Optimizing ELKI Performance
The generic and modular nature of ELKI comes at a certain cost. While Java does a pretty good job at optimizing at runtime, there are some points where we do incurr costs. Here are some points to consider:
Boxing and Unboxing
A known problem with Java for statistical computing is the cost of unboxing and boxing. While most people associate this with converting native types such as int
to their object representation Integer
, we do have new types of boxing/unboxing in ELKI. For example for a FeatureVector, the getValue method will often have to do boxing. A DoubleVector internally uses a native double[]
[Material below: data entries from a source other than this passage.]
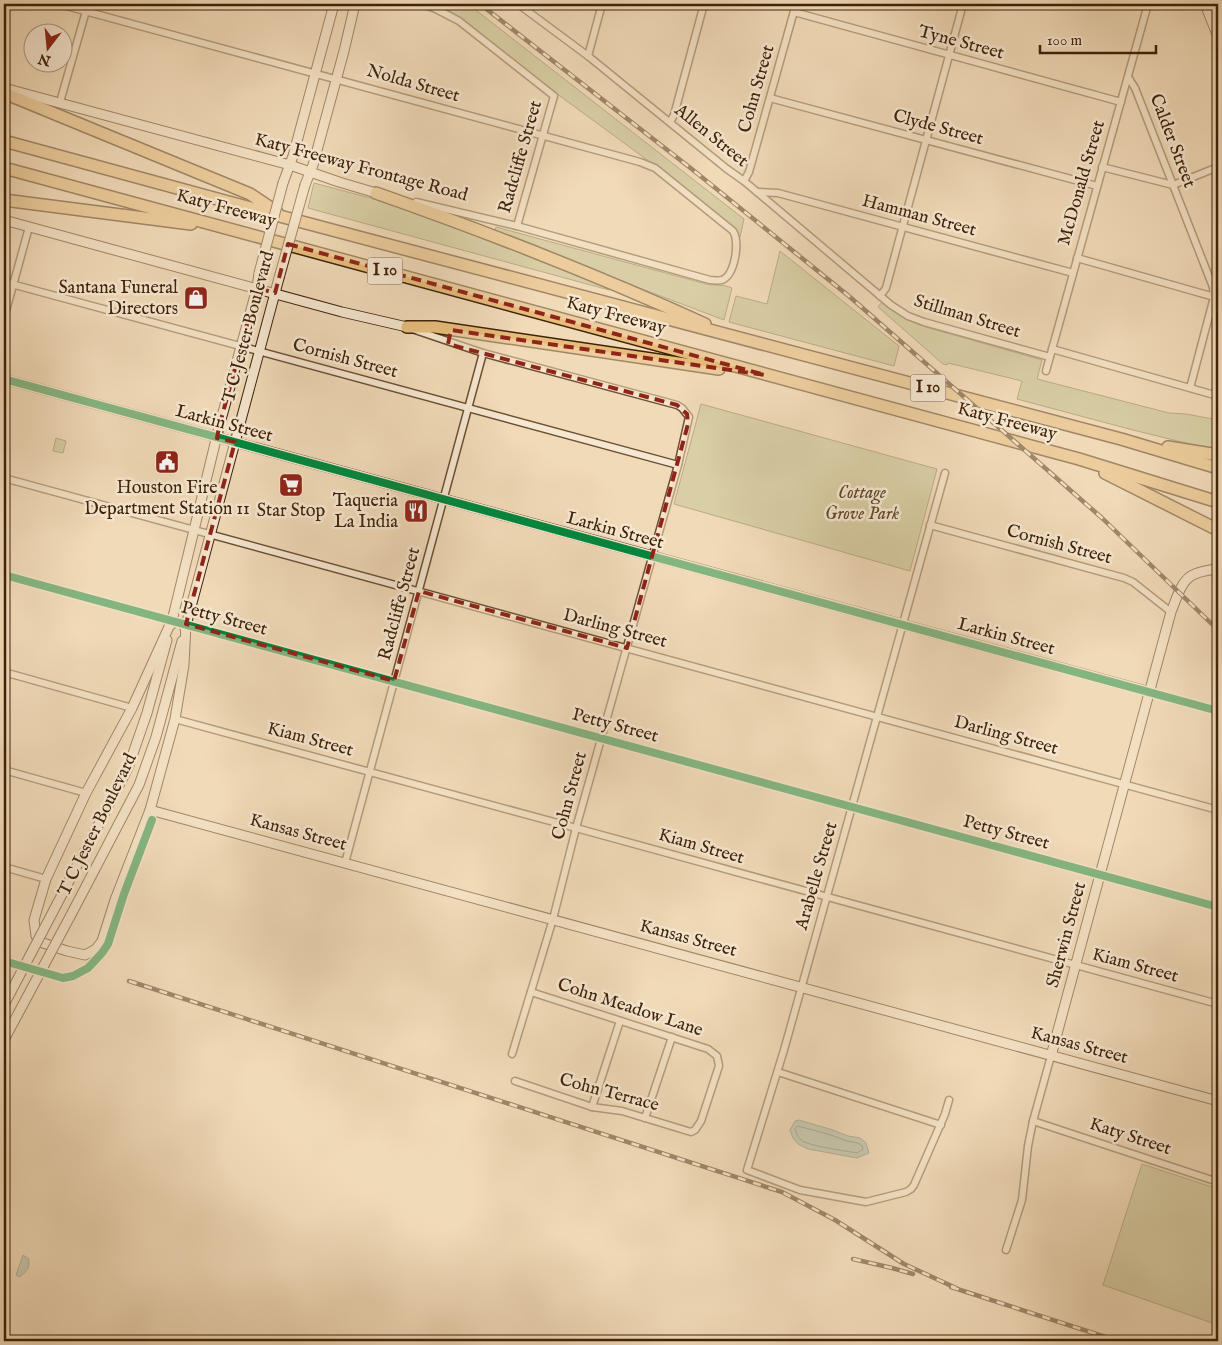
<svg xmlns="http://www.w3.org/2000/svg" width="1222" height="1345" font-family="'IM FELL English',serif">
	<style>
		.green { fill: #bcbf8e; stroke: #7d704b }
		.water { fill: #9bbab2; stroke: #767d6e }
		.lines { fill: none; stroke-linecap: round; stroke-linejoin: round }
		.shore { stroke: #6c6e5d; stroke-width: 1 }
		.street-casing { stroke: #6b5034; stroke-width: 9 }
		.secondary-casing { stroke: #3e2208; stroke-width: 11 }
		.highway-casing { stroke: #3e2208; stroke-width: 14 }
		.street { stroke: #f6e7d1; stroke-width: 6 }
		.secondary { stroke: #f6e7d1; stroke-width: 9 }
		.highway { stroke: #e8bd7c; stroke-width: 11 }
		.rail-casing { stroke: #3e2208; stroke-width: 4.5 }
		.rail { stroke: #f6e7d1; stroke-width: 2.5; stroke-dasharray: 8; stroke-linecap: butt }
		.secondary-bridge-casing { stroke: #3e2208; stroke-width: 11; stroke-linecap: butt }
		.secondary-bridge { stroke: #f6e7d1; stroke-width: 9 }
		.cycleway-casing { stroke: #f6e7d1; stroke-width: 11 }
		.cycleway { stroke: #00873e; stroke-width: 8 }
		.marked { fill: none; stroke: #8f2418; stroke-width: 4; stroke-dasharray: 10 6; stroke-linejoin: round }
		.labels { text-anchor: middle; dominant-baseline: central; stroke-width: 5; stroke-linejoin: round; paint-order: stroke }
		.shield { fill: #f6e7d1; stroke: #755d44; stroke-width: 1 }
		.shield-label { font-size: 16px; font-weight: bold; fill: #3e2208 }
		.street-label { font-size: 18px; fill: #3e2208; stroke: #f6e7d1 }
		.poi-label { font-size: 18px; fill: #3e2208; stroke: #f6e7d1; text-anchor: end }
		.park-label { font-size: 18px; font-style: italic; fill: #5e492a; stroke: #f6e7d1 }
	</style>
	<rect width="100%" height="100%" fill="#f1dab8"/>
	<filter id="stains"><feTurbulence type="fractalNoise" baseFrequency=".004" numOctaves="4"/><feColorMatrix values="0 0 0 0 .2 0 0 0 0 .09 0 0 0 0 .02 0 0 0 .5 -.17"/></filter>
	<radialGradient id="worn" r=".72"><stop offset=".6" stop-color="#630" stop-opacity="0"/><stop offset="1" stop-color="#630" stop-opacity=".3"/></radialGradient>
	<g class="green">
		<path d="M433,4H468L744,219L740,237L735,230L680,184L560,96L462,20L450,11Z"/>
		<path d="M314,183L389,203L611,285L609,290L308,208Z"/>
		<path d="M496,227L706,284C716,286 723,284 732,288L724,320L494,233Z"/>
		<path d="M780,251L899,346L894,366L729,322L736,296L767,304Z"/>
		<path d="M882,302L906,319L926,327L1042,360L1037,379L1169,413L1186,414L1218,420V451L1129,429L1017,399L1022,381L948,363L947,365L943,364L878,307Z"/>
		<path d="M701,404L937,469L910,571L674,504Z"/>
		<path d="M56,438L66,441L63,453L53,451Z"/>
		<path d="M1142,1164L1218,1189V1325L1103,1285Z"/>
	</g>
	<g class="water">
		<path d="M799,1120L833,1130L848,1136L860,1138L866,1143L869,1153L857,1158L808,1149L798,1144L793,1138L790,1130L795,1121Z"/>
		<path d="M23,1255L29,1259C29,1271 28,1269 20,1277L16,1275Z"/>
	</g>
	<g class="lines">
		<path class="shore" d="M798,1126L831,1135L847,1141L858,1143L862,1146L863,1149L857,1153C846,1151 808,1146 801,1140C798,1137 796,1133 795,1129Z"/>
		<defs>
			<g id="street">
				<path d="M59,4L640,162L655,168L733,231C740,242 735,275 722,280C718,281 714,280 710,280L517,226L416,202"/>
				<path d="M422,4L436,9L459,21L554,96L517,226"/>
				<path d="M518,4L588,56L727,169L744,181L891,305L908,316L924,322L1050,357"/>
				<path d="M1135,4L1147,7"/>
				<path d="M794,12L1121,102"/>
				<path d="M588,56L602,4"/>
				<path d="M1128,77L1135,88L1213,287L1214,297L1190,388"/>
				<path d="M770,98L1097,186"/>
				<path d="M60,102L88,4"/>
				<path d="M670,122L674,115L704,4"/>
				<path d="M1102,167L1173,185L1218,167"/>
				<path d="M744,181L749,172L796,4"/>
				<path d="M757,192L778,193L1073,273"/>
				<path d="M1077,258L1218,298"/>
				<path d="M4,282L678,465"/>
				<path d="M880,296L886,288L963,4"/>
				<path d="M4,318L29,227"/>
				<path d="M415,330L483,353L677,405L682,408L689,417L678,465L576,828L553,919L512,1054"/>
				<path d="M1052,349L1218,396"/>
				<path d="M1046,371L1148,4"/>
				<path d="M945,473L784,1050L747,1170L800,1190L866,1202L906,1192L911,1189L914,1185L945,1114L949,1100"/>
				<path d="M4,478L1218,810"/>
				<path d="M930,525L1124,578L1133,582L1171,612"/>
				<path d="M4,575L1218,907"/>
				<path d="M4,672L132,708"/>
				<path d="M1150,692L1218,711"/>
				<path d="M175,719L576,828L1218,1004"/>
				<path d="M4,770L86,793"/>
				<path d="M345,863L483,353"/>
				<path d="M4,867L46,879"/>
				<path d="M778,1072L941,1125"/>
				<path d="M515,1081L592,1107L622,1111L691,1132L695,1130L701,1121L719,1066L717,1056L708,1049L531,992"/>
				<path d="M592,1107L620,1021"/>
				<path d="M645,1118L672,1037"/>
				<path d="M1033,1121L1218,1182"/>
				<path d="M1006,1250L1022,1200L1028,1146L1033,1121L1051,1056"/>
			</g>
			<g id="secondary">
				<path d="M1205,4L1218,37"/>
				<path d="M4,88L290,165L339,182L376,193"/>
				<path d="M283,183L293,156L334,4"/>
				<path d="M305,185L313,165L344,51L355,4"/>
				<path d="M4,220L342,312L407,327"/>
				<path d="M4,379L1150,692"/>
				<path d="M172,620L132,708L86,793L46,879L34,920L36,936L40,942L67,951L85,955L96,949L102,941L115,900L150,810L175,719L184,665L186,624"/>
				<path d="M171,625L219,427L257,288L259,273"/>
				<path d="M185,629L279,278"/>
				<path d="M150,810L1218,1101"/>
				<path d="M57,904L128,768L147,713L167,640"/>
				<path d="M73,911L139,785L156,737L182,641"/>
				<path d="M1051,1056L1171,612C1183,582 1183,572 1218,569"/>
			</g>
			<g id="highway">
				<path d="M4,93L250,194L277,212"/>
				<path d="M4,141L287,218L1121,439L1218,468"/>
				<path d="M4,168L1079,459L1218,502"/>
				<path d="M376,193C487,232 597,275 705,324"/>
				<path d="M4,200L191,224"/>
				<path d="M407,327H435L719,369"/>
				<path d="M1168,447L1218,455"/>
				<path d="M1105,473L1218,530"/>
			</g>
		</defs>
		<use href="#street" class="street-casing"/>
		<use href="#secondary" class="secondary-casing"/>
		<use href="#highway" class="highway-casing"/>
		<use href="#street" class="street"/>
		<use href="#secondary" class="secondary"/>
		<use href="#highway" class="highway"/>
		<defs>
			<g id="rail">
				<path d="M480,4L693,170L850,297L1102,518L1218,630"/>
				<path d="M129,981L782,1192L835,1220L904,1264L956,1288"/>
				<path d="M853,1259L892,1268L913,1274"/>
				<path d="M951,1287L1118,1341"/>
			</g>
		</defs>
		<use href="#rail" class="rail-casing"/>
		<use href="#rail" class="rail"/>
		<defs>
			<g id="secondary-bridge">
				<path d="M259,273L283,183"/>
				<path d="M279,278L305,185"/>
				<path d="M4,1005L57,904"/>
				<path d="M4,1040L73,911"/>
			</g>
		</defs>
		<use href="#secondary-bridge" class="secondary-bridge-casing"/>
		<use href="#secondary-bridge" class="secondary-bridge"/>
		<defs>
			<g id="cycleway">
				<path d="M4,379L1218,711"/>
				<path d="M4,575L1218,907"/>
				<path d="M4,961L63,978L73,976L88,968L102,953L108,944L124,894L152,820"/>
			</g>
		</defs>
		<use href="#cycleway" class="cycleway-casing"/>
		<use href="#cycleway" class="cycleway"/>
	</g>
	<path d="M0 0H1222V1345H0ZM288,244L765,375L451,330L448,344L677,405L687,414L688,424L627,648L419,591L394,681L186,624L235,442L217,438L219,427L257,288L275,293Z" fill="#f1dab8" fill-opacity=".55" fill-rule="evenodd"/>
	<path class="marked" d="M288,244L765,375L451,330L448,344L677,405L687,414L688,424L627,648L419,591L394,681L186,624L235,442L217,438L219,427L257,288L275,293Z"/>
	<defs>
		<symbol id="shop-square" viewBox="-11 -11 22 22"><rect x="-9" y="-9" width="18" height="18" rx="4" fill="#8f2418" stroke="#f6e7d1"/><path d="M-5-2.5h2.3a2.7 3.5 0 0 1 5.4 0H5L5.5 6h-11ZM-1.5-2.5h3a1.5 2.3 0 0 0-3 0Z" fill="#fff"/></symbol>
		<symbol id="civic-square" viewBox="-11 -11 22 22"><rect x="-9" y="-9" width="18" height="18" rx="4" fill="#8f2418" stroke="#f6e7d1"/><path d="M-.6-6.5H3V-4.5H.6V-3L4-1V1h2V6H-6V1h2V-1L-.6-3ZM-1.2 2.5V6h2.4V2.5Z" fill="#fff"/></symbol>
		<symbol id="supermarket-square" viewBox="-11 -11 22 22"><rect x="-9" y="-9" width="18" height="18" rx="4" fill="#8f2418" stroke="#f6e7d1"/><path d="M-6-5.5h2.5l.6 2H6L4.5 2H-2.5L-4.4-4H-6ZM-1.5 3.2a1.3 1.3 0 1 0 .1 0ZM3 3.2a1.3 1.3 0 1 0 .1 0Z" fill="#fff"/></symbol>
		<symbol id="restaurant-square" viewBox="-11 -11 22 22"><rect x="-9" y="-9" width="18" height="18" rx="4" fill="#8f2418" stroke="#f6e7d1"/><path d="M-5-6h1v4h1v-4h1v4h1v-4h1v5L-1.5 .5V6h-2V.5L-5-1ZM5-6V6H3V1.5H1.5Q1.5-4 5-6Z" fill="#fff"/></symbol>
	</defs>
	<g fill-rule="evenodd">
		<use href="#shop-square" x="182" y="284" width="28" height="28"/>
		<use href="#civic-square" x="153" y="448" width="28" height="28"/>
		<use href="#supermarket-square" x="277" y="471" width="28" height="28"/>
		<use href="#restaurant-square" x="402" y="497" width="28" height="28"/>
	</g>
	<g class="labels">
		<g class="shield">
			<rect x="367.5" y="257.5" width="35" height="27" rx="4"/>
			<rect x="910.5" y="374.5" width="35" height="27" rx="4"/>
		</g>
		<g class="shield-label">
			<text x="385" y="271">I 10</text>
			<text x="928" y="388">I 10</text>
		</g>
		<g class="street-label">
			<text transform="translate(961 43) rotate(15)">Tyne Street</text>
			<text transform="translate(413 84) rotate(16)">Nolda Street</text>
			<text transform="translate(757 89) rotate(-74)">Cohn Street</text>
			<text transform="translate(938 128) rotate(15)">Clyde Street</text>
			<text transform="translate(711 136) rotate(39)">Allen Street</text>
			<text transform="translate(1172 141) rotate(69)">Calder Street</text>
			<text transform="translate(521 157) rotate(-74)">Radcliffe Street</text>
			<text transform="translate(361 168) rotate(15)">Katy Freeway Frontage Road</text>
			<text transform="translate(1082 183) rotate(-74)">McDonald Street</text>
			<text transform="translate(226 209) rotate(15)">Katy Freeway</text>
			<text transform="translate(919 216) rotate(15)">Hamman Street</text>
			<text transform="translate(616 316) rotate(15)">Katy Freeway</text>
			<text transform="translate(967 317) rotate(17)">Stillman Street</text>
			<text transform="translate(249 327) rotate(-75)">T C Jester Boulevard</text>
			<text transform="translate(345 359) rotate(15)">Cornish Street</text>
			<text transform="translate(1007 422) rotate(15)">Katy Freeway</text>
			<text transform="translate(224 424) rotate(15)">Larkin Street</text>
			<text transform="translate(615 531) rotate(15)">Larkin Street</text>
			<text transform="translate(1059 545) rotate(15)">Cornish Street</text>
			<text transform="translate(400 604) rotate(-75)">Radcliffe Street</text>
			<text transform="translate(224 619) rotate(15)">Petty Street</text>
			<text transform="translate(615 629) rotate(15)">Darling Street</text>
			<text transform="translate(1006 637) rotate(15)">Larkin Street</text>
			<text transform="translate(615 726) rotate(15)">Petty Street</text>
			<text transform="translate(1006 736) rotate(15)">Darling Street</text>
			<text transform="translate(310 740) rotate(15)">Kiam Street</text>
			<text transform="translate(570 796) rotate(-75)">Cohn Street</text>
			<text transform="translate(98 825) rotate(-64)">T C Jester Boulevard</text>
			<text transform="translate(298 833) rotate(15)">Kansas Street</text>
			<text transform="translate(1006 833) rotate(15)">Petty Street</text>
			<text transform="translate(701 847) rotate(16)">Kiam Street</text>
			<text transform="translate(817 876) rotate(-74)">Arabelle Street</text>
			<text transform="translate(1067 935) rotate(-75)">Sherwin Street</text>
			<text transform="translate(688 939) rotate(15)">Kansas Street</text>
			<text transform="translate(1135 966) rotate(15)">Kiam Street</text>
			<text transform="translate(630 1008) rotate(18)">Cohn Meadow Lane</text>
			<text transform="translate(1079 1046) rotate(15)">Kansas Street</text>
			<text transform="translate(609 1093) rotate(15)">Cohn Terrace</text>
			<text transform="translate(1130 1137) rotate(18)">Katy Street</text>
		</g>
		<g class="poi-label">
			<text x="178" y="288">Santana Funeral<tspan x="178" dy="21">Directors</tspan></text>
			<text x="167" y="488" text-anchor="middle">Houston Fire<tspan x="167" dy="21">Department Station 11</tspan></text>
			<text x="398" y="501">Taqueria<tspan x="398" dy="21">La India</tspan></text>
			<text x="291" y="511" text-anchor="middle">Star Stop</text>
		</g>
		<g class="park-label">
			<text x="862" y="493">Cottage<tspan x="862" dy="21">Grove Park</tspan></text>
		</g>
	</g>
	<rect width="1222" height="1345" fill="none" stroke="#f1dab8" stroke-width="20"/>
	<rect x="5" y="5" width="1212" height="1335" fill="none" stroke="#3e2208" stroke-width="2.5"/>
	<rect x="10" y="10" width="1202" height="1325" fill="none" stroke="#3e2208"/>
	<g transform="translate(48 48) rotate(196)"><circle r="24" fill="#f6e7d1" stroke="#ac9881"/>
	<path d="M0-4L9 19L0 12L-9 19Z" fill="#8f2418"/>
	<text y="-8" font-size="14" font-weight="bold" text-anchor="middle" fill="#3e2208">N</text>
	</g>
	<path d="M1040 45v8h116v-8" fill="none" stroke="#3e2208" stroke-width="2.5"/>
	<text x="1047" y="45" font-size="15" fill="#3e2208" stroke="#f6e7d1" stroke-width="4" paint-order="stroke">100 m</text>
	<rect width="100%" height="100%" filter="url(#stains)"/>
	<rect width="100%" height="100%" fill="url(#worn)"/>
</svg>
array to store the data, the getValue()
method has to return an object - so whenever this method is called, a new Double
may be produced (only in some cases the Hotspot VM seems to be able to optimize this away).
How to optimize:
When developing algorithms on numerical vector fields, it is advisable to use the NumberVector.doubleValue method instead, which passes native data on the stack.
Large quantity objects
This essentially affects any small object occurring in large quantities. While in C you often only store the raw data, Java needs to store a full Java object, including type information and locking capabilities. This cost in Java commonly occurs when using maps with numerical types, such as Map<Integer, Double>
or Set<Integer>
. In ELKI, this occurs a lot when mapping database objects to associated values. You should avoid using Map<DBID, ?>
since this usually means producing trivial DBID objects.
How to optimize:
The class DBIDUtil allows you to generate arrays, hash sets, tree sets, pairs and similar types for DBIDs. The DBIDFactory becomes the central place to optimize DBID related data structures. While we currently do not yet have an optimized implementation for all of these, this will be added in future versions.
In order to replace a Map<DBID, ?>
construct, use the DataStoreUtil API. The data store manager then is the central place for optimization. It will in the future be extended with on-disk storage fuctionality to allow processing of larger data sets as well as low-level optimizations for more efficiently storing data by their associated DBID.